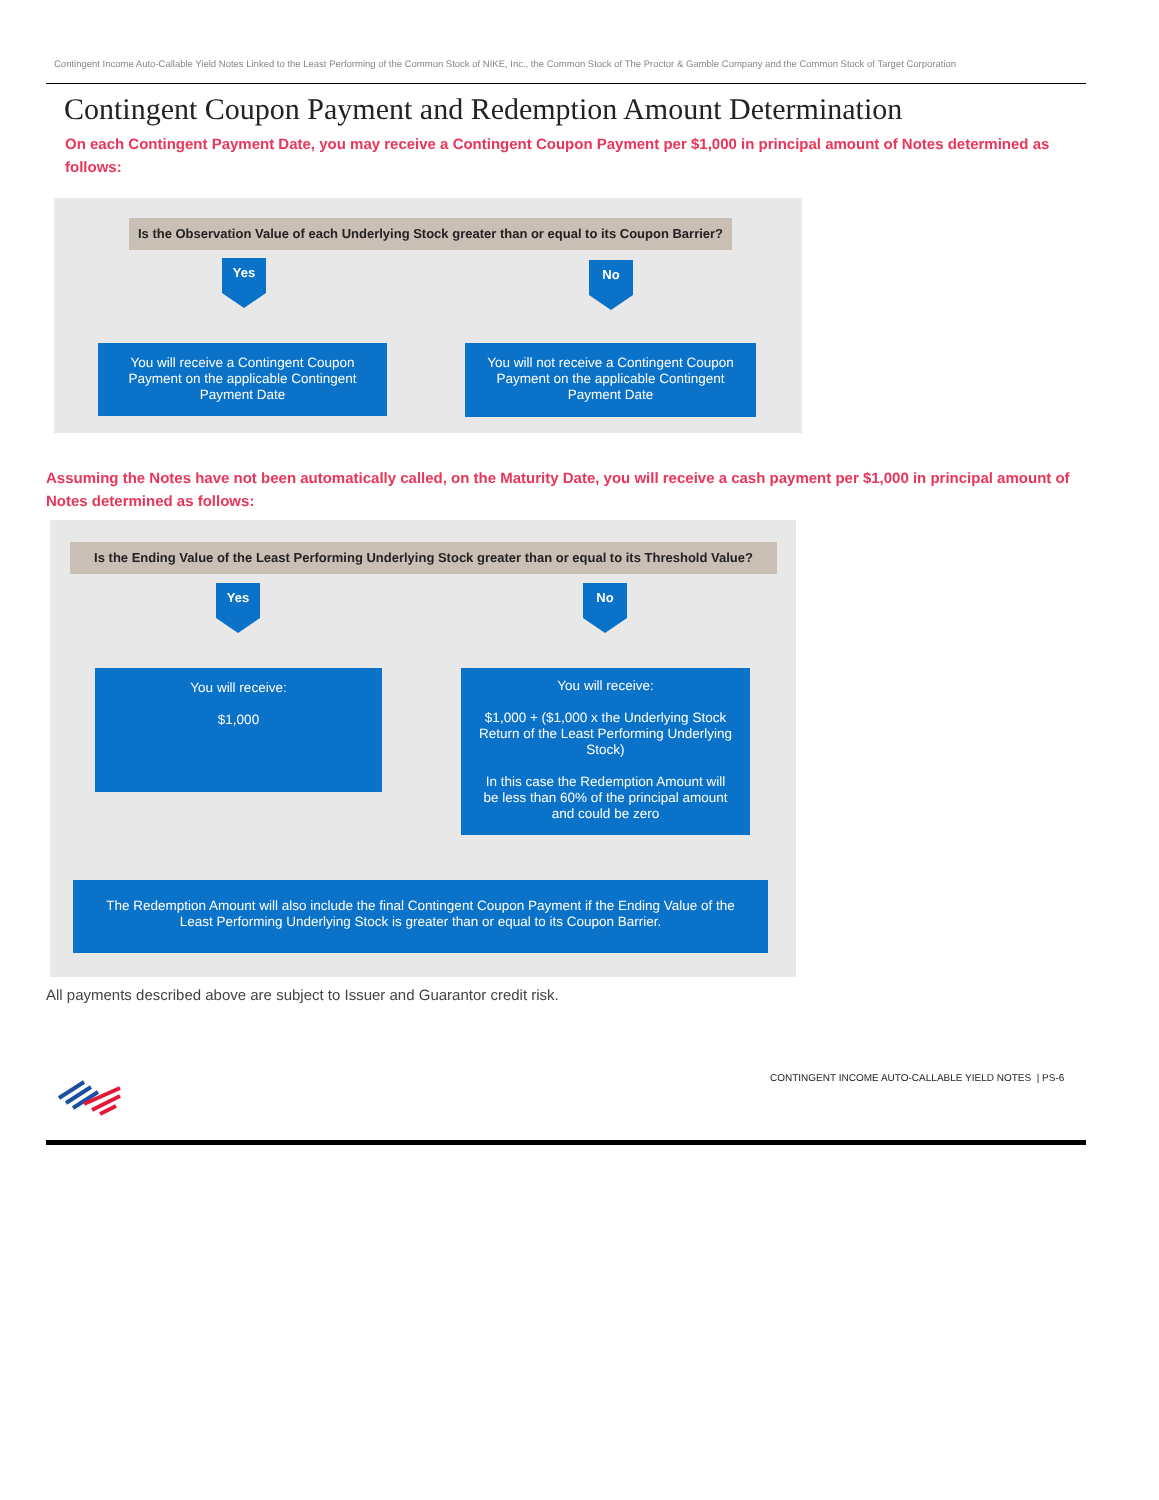Contingent Income Auto-Callable Yield Notes Linked to the Least Performing of the Common Stock of NIKE, Inc., the Common Stock of The Proctor & Gamble Company and the Common Stock of Target Corporation
Contingent Coupon Payment and Redemption Amount Determination
On each Contingent Payment Date, you may receive a Contingent Coupon Payment per $1,000 in principal amount of Notes determined as follows:
Is the Observation Value of each Underlying Stock greater than or equal to its Coupon Barrier?
Yes No
You will receive a Contingent Coupon Payment on the applicable Contingent Payment Date
You will not receive a Contingent Coupon Payment on the applicable Contingent Payment Date
Assuming the Notes have not been automatically called, on the Maturity Date, you will receive a cash payment per $1,000 in principal amount of Notes determined as follows:
Is the Ending Value of the Least Performing Underlying Stock greater than or equal to its Threshold Value?
Yes No
You will receive:
$1,000
You will receive:
$1,000 + ($1,000 x the Underlying Stock Return of the Least Performing Underlying Stock)
In this case the Redemption Amount will be less than 60% of the principal amount and could be zero
The Redemption Amount will also include the final Contingent Coupon Payment if the Ending Value of the Least Performing Underlying Stock is greater than or equal to its Coupon Barrier.
All payments described above are subject to Issuer and Guarantor credit risk.
CONTINGENT INCOME AUTO-CALLABLE YIELD NOTES | PS-6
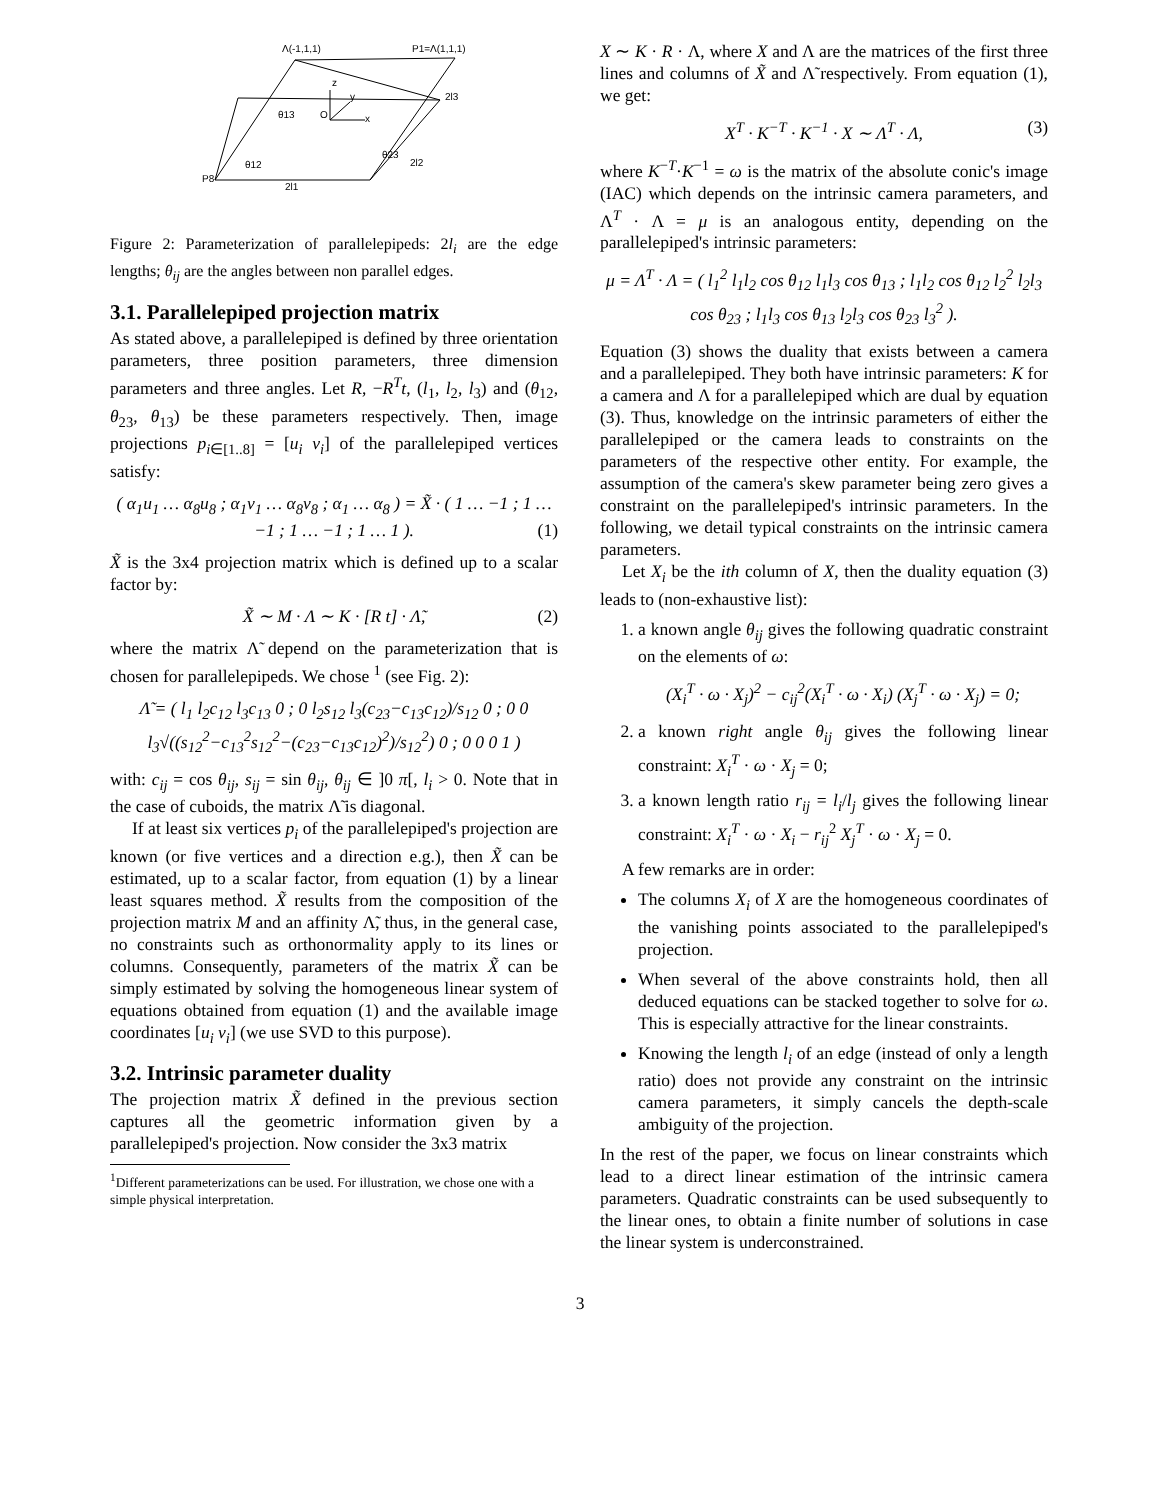Λ(-1,1,1)
P1=Λ(1,1,1)
z
y
x
O
θ13
θ12
θ23
2l3
2l2
2l1
P8
Figure 2: Parameterization of parallelepipeds: 2l<sub>i</sub> are the edge lengths; θ<sub>ij</sub> are the angles between non parallel edges.
3.1. Parallelepiped projection matrix
As stated above, a parallelepiped is defined by three orientation parameters, three position parameters, three dimension parameters and three angles. Let R, −R<sup>T</sup>t, (l<sub>1</sub>, l<sub>2</sub>, l<sub>3</sub>) and (θ<sub>12</sub>, θ<sub>23</sub>, θ<sub>13</sub>) be these parameters respectively. Then, image projections p<sub>i∈[1..8]</sub> = [u<sub>i</sub> v<sub>i</sub>] of the parallelepiped vertices satisfy:
( α<sub>1</sub>u<sub>1</sub> … α<sub>8</sub>u<sub>8</sub> ; α<sub>1</sub>v<sub>1</sub> … α<sub>8</sub>v<sub>8</sub> ; α<sub>1</sub> … α<sub>8</sub> ) = X̃ · ( 1 … −1 ; 1 … −1 ; 1 … −1 ; 1 … 1 ). (1)
X̃ is the 3x4 projection matrix which is defined up to a scalar factor by:
X̃ ∼ M · Λ ∼ K · [R t] · Λ̃, (2)
where the matrix Λ̃ depend on the parameterization that is chosen for parallelepipeds. We chose <sup>1</sup> (see Fig. 2):
Λ̃ = ( l<sub>1</sub> l<sub>2</sub>c<sub>12</sub> l<sub>3</sub>c<sub>13</sub> 0 ; 0 l<sub>2</sub>s<sub>12</sub> l<sub>3</sub>(c<sub>23</sub>−c<sub>13</sub>c<sub>12</sub>)/s<sub>12</sub> 0 ; 0 0 l<sub>3</sub>√((s<sub>12</sub><sup>2</sup>−c<sub>13</sub><sup>2</sup>s<sub>12</sub><sup>2</sup>−(c<sub>23</sub>−c<sub>13</sub>c<sub>12</sub>)<sup>2</sup>)/s<sub>12</sub><sup>2</sup>) 0 ; 0 0 0 1 )
with: c<sub>ij</sub> = cos θ<sub>ij</sub>, s<sub>ij</sub> = sin θ<sub>ij</sub>, θ<sub>ij</sub> ∈ ]0 π[, l<sub>i</sub> > 0. Note that in the case of cuboids, the matrix Λ̃ is diagonal.
If at least six vertices p<sub>i</sub> of the parallelepiped's projection are known (or five vertices and a direction e.g.), then X̃ can be estimated, up to a scalar factor, from equation (1) by a linear least squares method. X̃ results from the composition of the projection matrix M and an affinity Λ̃, thus, in the general case, no constraints such as orthonormality apply to its lines or columns. Consequently, parameters of the matrix X̃ can be simply estimated by solving the homogeneous linear system of equations obtained from equation (1) and the available image coordinates [u<sub>i</sub> v<sub>i</sub>] (we use SVD to this purpose).
3.2. Intrinsic parameter duality
The projection matrix X̃ defined in the previous section captures all the geometric information given by a parallelepiped's projection. Now consider the 3x3 matrix
<sup>1</sup> Different parameterizations can be used. For illustration, we chose one with a simple physical interpretation.
X ∼ K · R · Λ, where X and Λ are the matrices of the first three lines and columns of X̃ and Λ̃ respectively. From equation (1), we get:
X<sup>T</sup> · K<sup>−T</sup> · K<sup>−1</sup> · X ∼ Λ<sup>T</sup> · Λ, (3)
where K<sup>−T</sup>·K<sup>−1</sup> = ω is the matrix of the absolute conic's image (IAC) which depends on the intrinsic camera parameters, and Λ<sup>T</sup> · Λ = μ is an analogous entity, depending on the parallelepiped's intrinsic parameters:
μ = Λ<sup>T</sup> · Λ = ( l<sub>1</sub><sup>2</sup> l<sub>1</sub>l<sub>2</sub> cos θ<sub>12</sub> l<sub>1</sub>l<sub>3</sub> cos θ<sub>13</sub> ; l<sub>1</sub>l<sub>2</sub> cos θ<sub>12</sub> l<sub>2</sub><sup>2</sup> l<sub>2</sub>l<sub>3</sub> cos θ<sub>23</sub> ; l<sub>1</sub>l<sub>3</sub> cos θ<sub>13</sub> l<sub>2</sub>l<sub>3</sub> cos θ<sub>23</sub> l<sub>3</sub><sup>2</sup> ).
Equation (3) shows the duality that exists between a camera and a parallelepiped. They both have intrinsic parameters: K for a camera and Λ for a parallelepiped which are dual by equation (3). Thus, knowledge on the intrinsic parameters of either the parallelepiped or the camera leads to constraints on the parameters of the respective other entity. For example, the assumption of the camera's skew parameter being zero gives a constraint on the parallelepiped's intrinsic parameters. In the following, we detail typical constraints on the intrinsic camera parameters.
Let X<sub>i</sub> be the ith column of X, then the duality equation (3) leads to (non-exhaustive list):
1. a known angle θ<sub>ij</sub> gives the following quadratic constraint on the elements of ω:
(X<sub>i</sub><sup>T</sup> · ω · X<sub>j</sub>)<sup>2</sup> − c<sub>ij</sub><sup>2</sup>(X<sub>i</sub><sup>T</sup> · ω · X<sub>i</sub>) (X<sub>j</sub><sup>T</sup> · ω · X<sub>j</sub>) = 0;
2. a known right angle θ<sub>ij</sub> gives the following linear constraint: X<sub>i</sub><sup>T</sup> · ω · X<sub>j</sub> = 0;
3. a known length ratio r<sub>ij</sub> = l<sub>i</sub>/l<sub>j</sub> gives the following linear constraint: X<sub>i</sub><sup>T</sup> · ω · X<sub>i</sub> − r<sub>ij</sub><sup>2</sup> X<sub>j</sub><sup>T</sup> · ω · X<sub>j</sub> = 0.
A few remarks are in order:
The columns X<sub>i</sub> of X are the homogeneous coordinates of the vanishing points associated to the parallelepiped's projection.
When several of the above constraints hold, then all deduced equations can be stacked together to solve for ω. This is especially attractive for the linear constraints.
Knowing the length l<sub>i</sub> of an edge (instead of only a length ratio) does not provide any constraint on the intrinsic camera parameters, it simply cancels the depth-scale ambiguity of the projection.
In the rest of the paper, we focus on linear constraints which lead to a direct linear estimation of the intrinsic camera parameters. Quadratic constraints can be used subsequently to the linear ones, to obtain a finite number of solutions in case the linear system is underconstrained.
3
·····
- ACTIVITY
Where the listing above has a line with "P1=Λ(1,1,1)", start there, and output every line exactly through the line with "3.1. Parallelepiped projection matrix", which is also included.

- TASK ANSWER
P1=Λ(1,1,1)
z
y
x
O
θ13
θ12
θ23
2l3
2l2
2l1
P8
Figure 2: Parameterization of parallelepipeds: 2l<sub>i</sub> are the edge lengths; θ<sub>ij</sub> are the angles between non parallel edges.
3.1. Parallelepiped projection matrix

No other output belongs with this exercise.